Studies carried out by two scientists, Anna Hartmann and Martin Krieger, working in the Hermann Rietschel Institute at the Technical University of Berlin, have shown that CO2 concentration is a good indicator of the effectiveness of ventilation. They note that “with high rates of air exchange, both low CO2 concentrations and low aerosol concentrations can be achieved. The lower the aerosol concentration, the lower the dose of aerosols that a person in the room inhales and, therefore, the lower the risk of infection.” This implies that measuring the CO2 concentration in the room gives a useful, albeit indirect, indication of the aerosol concentration.

Devices for measuring CO2 concentration are readily available and the C.A.1510 indoor air quality monitor from Chauvin Arnoux is an excellent example. This can measure and record not only CO2 concentration, but also relative humidity and temperature, two other factors that have a critical bearing on comfort levels within a room. As well as providing instantaneous readings, this versatile device also has a data logging function. This makes it possible to examine measurements over a period of time to see, for example, if there was ever any point where acceptable CO2 concentrations were exceeded.

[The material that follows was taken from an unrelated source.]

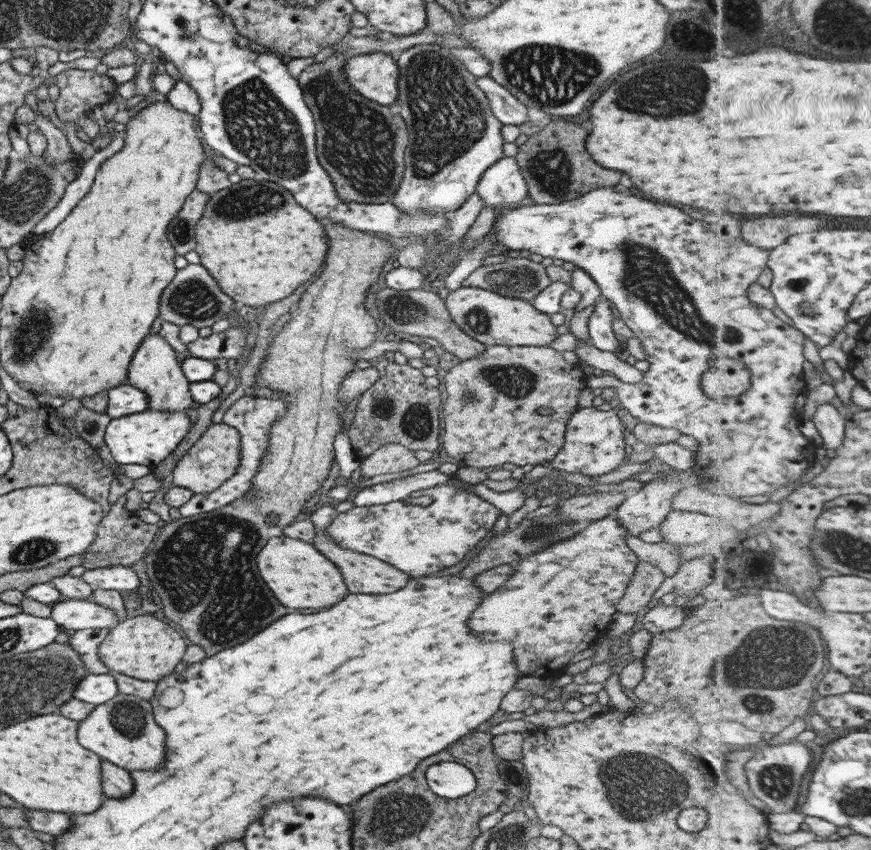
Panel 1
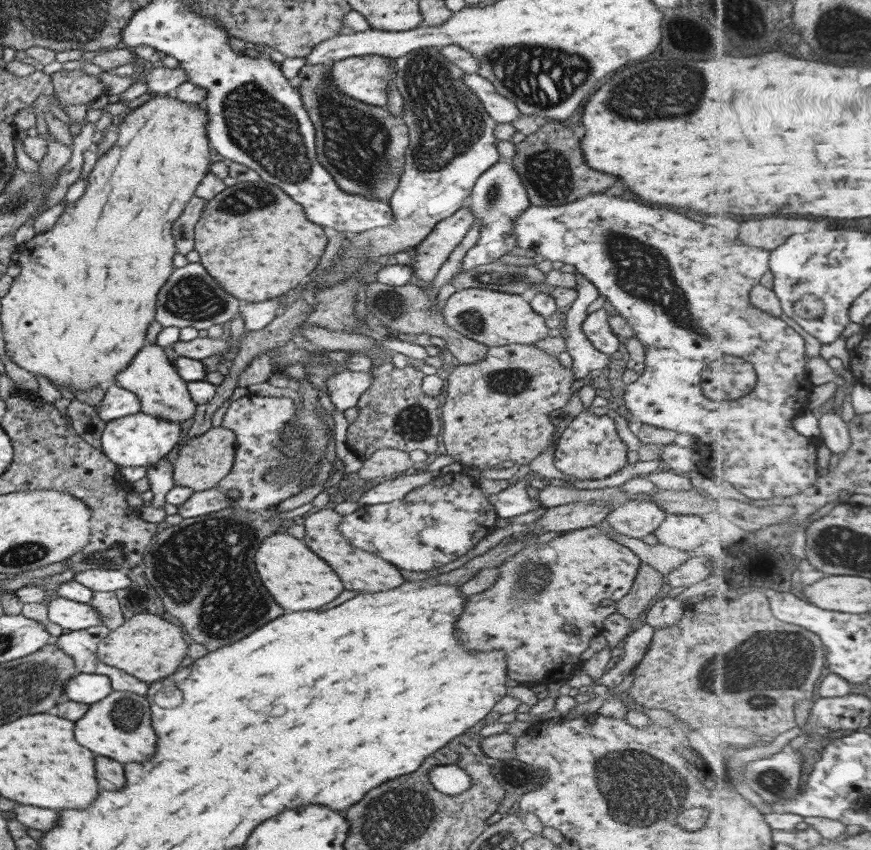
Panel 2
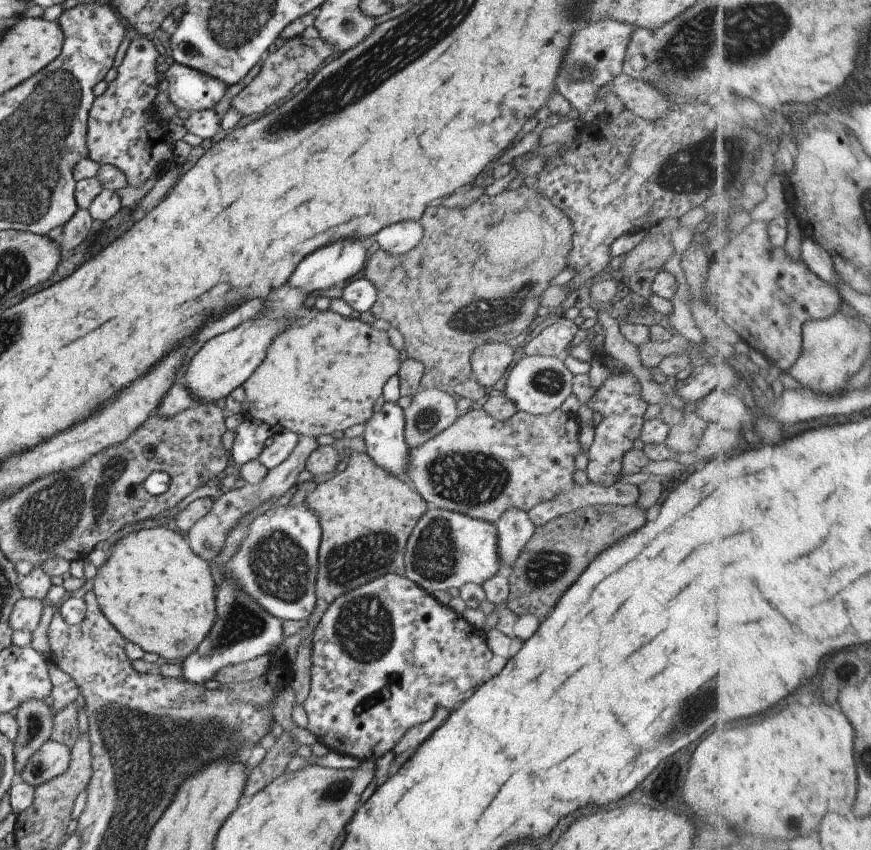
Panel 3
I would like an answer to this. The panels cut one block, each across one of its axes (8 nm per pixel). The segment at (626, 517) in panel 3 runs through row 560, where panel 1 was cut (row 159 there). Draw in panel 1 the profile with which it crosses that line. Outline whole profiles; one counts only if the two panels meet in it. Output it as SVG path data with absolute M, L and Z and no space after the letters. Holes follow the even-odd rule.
M564 118L553 119L545 131L533 134L518 147L515 156L520 172L527 182L527 194L536 204L556 204L576 200L598 187L614 187L620 172L596 164L585 147L589 132L578 123Z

But what is an ‘acceptable’ CO2 concentration? In normal times, it is usually considered desirable not to exceed 1,000 parts-per-million (ppm) and it would seem reasonable to adopt this figure as a guide for the Covid-19 era. Higher concentrations suggest the need for additional ventilation, while lower concentrations are both welcome and desirable provided that they can be achieved, along with reasonable temperatures, without the exorbitant use of energy.

In cases where the measurements indicate that it is desirable to improve ventilation, the German research offers suggestions about how best this can be achieved. It finds that the very common method of simply opening windows and doors more or less at random is ineffective and likely to lead to energy wastage by unnecessarily cooling walls and furniture. In contrast, adopting a strategy of “cross ventilation” where windows on the opposite sides of a room are opened to create a cross draft not only aids faster air exchange, with consequent rapid reductions in CO2 and aerosol levels, but also minimises heat loss.


No reputable organisation would want to compromise the health of those working in or using its premises simply to economise on its energy bills. However, in these challenging times it is arguably more important than ever to keep costs under control. Bearing this in mind, along with the certain fact that the first step to controlling something is to be able to measure it, investing in a Chauvin Arnoux air quality monitor may well provide you with benefits and savings that well beyond those that its original designers could ever have envisaged!